He didn’t say die. He didn’t think that was what had happened. He seemed to recall arguments on the phone with his father when he’d used her name. It had always made him believe that she was his maternal grandmother rather than his paternal one. And it was what had left him with a bitter taste in his mouth that she, too, had ultimately abandoned him.
If she had once loved him, it hadn’t been enough.
Not that it deterred Talia. He knew why. She’d had such a happy childhood, despite the lack of money, that she hadn’t been able to understand the relationship between himself and his father. She wanted him to have what she’d had.
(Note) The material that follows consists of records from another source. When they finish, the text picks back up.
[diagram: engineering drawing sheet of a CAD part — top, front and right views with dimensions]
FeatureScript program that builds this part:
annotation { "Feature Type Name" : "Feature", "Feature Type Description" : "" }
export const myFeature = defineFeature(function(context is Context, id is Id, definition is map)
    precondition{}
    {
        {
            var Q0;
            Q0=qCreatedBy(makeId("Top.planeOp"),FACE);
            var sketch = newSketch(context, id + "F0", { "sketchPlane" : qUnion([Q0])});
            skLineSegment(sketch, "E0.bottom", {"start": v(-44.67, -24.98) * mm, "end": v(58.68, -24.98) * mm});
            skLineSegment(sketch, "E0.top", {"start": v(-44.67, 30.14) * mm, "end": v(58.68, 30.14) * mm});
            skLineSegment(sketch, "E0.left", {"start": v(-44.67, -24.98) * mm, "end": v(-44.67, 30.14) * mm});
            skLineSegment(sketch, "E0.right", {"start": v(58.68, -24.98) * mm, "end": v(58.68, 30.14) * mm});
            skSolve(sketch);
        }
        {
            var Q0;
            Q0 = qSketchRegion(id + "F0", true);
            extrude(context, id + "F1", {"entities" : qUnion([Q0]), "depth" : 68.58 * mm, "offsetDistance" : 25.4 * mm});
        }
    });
‘Is it possible you suppressed the memory?’ she mused, oblivious to his internal ramblings. ‘Maybe it hurt too much. Do you remember what happened to her?’
He opened his mouth to tell her that not everybody’s families could be like hers, then closed it again. Why destroy her moment of hope? Hadn’t he already damaged her enough?
‘Not for certain.’ He probed his brain to remember whatever tiny fragments were there.
And it was odd, but now he knew something was there those tiny shards were coming back to him, the tiniest sliver at a time.
‘I think we might have gone to her funeral.’
Although not when she’d initially disappeared from his life. But perhaps a few years later. Was that the image he always remembered? He’d always assumed that snapshot he had of his mother’s funeral had been something he’d created in his mind based on his father’s description of his mother’s funeral. Perhaps a photograph?
But perhaps it was actually a real memory, his own memory. Not of his mother’s funeral, of course, but from his grandmother’s funeral that he had actually attended?
Somewhere in the back of his mind he’d always thought he could hear a voice. A woman’s voice, telling him how much his mother had loved being pregnant. How much she’d wanted to be a mom. He’d always wondered if that had been her—his grandmother.
But
he couldn’t be sure. And what was the point in guessing?
‘If she did, I can’t even remember it. I certainly don’t feel it,’ he ground out at last, shoving aside the uninvited feelings that were currently, suddenly, threatening everything he’d ever believed to be true.
All because of Talia. He thought it was that, perhaps, that angered him the most. This was why he should never have let things get so far—so intimate—between them.
The taxi pulled up outside The Island Clinic’s luxury hotel, though he’d barely even registered the journey. He should put Talia back in the cab and send her home. But then she slid her hand into his and he forgot to do anything but walk with her.
‘Liam—’
‘The point is that you can now see why I really am not capable of loving you the way you want to be love,’ he gritted out.
They were still moving in the direction of his suite and even though his brain was roaring that this was no longer the time, his body seemed quite content to go along with it.
‘That’s what you said the other day,’ she pointed out evenly.
‘And, dammit, Talia, it’s no less true now. Why do you insist on thinking better of me than I really am?’
‘And why do you insist on thinking worse?’ she asked softly. ‘You keep saying that you aren’t capable of love but I think you’re more than capable.’
‘Then you’re a fool,’ he told her, but it lacked any real heat.
And Talia just smiled at him, gentle and encouraging.
How the hell had they got to his hotel suite?
‘I think you repressed that memory, though I don’t pretend to know why. It has always been there, buried, just waiting for the moment when you would start to dig it out.’
‘You’re wrong.’
He had been wrong to let her get so close.
‘I’m not.’ She smiled at him, a too-bright smile that seemed to pierce through every defence he tried to erect between them. ‘But enough of that now. I didn’t bring you this way to make you walk down paths you aren’t ready for. I just wanted a quick way to the hotel room.’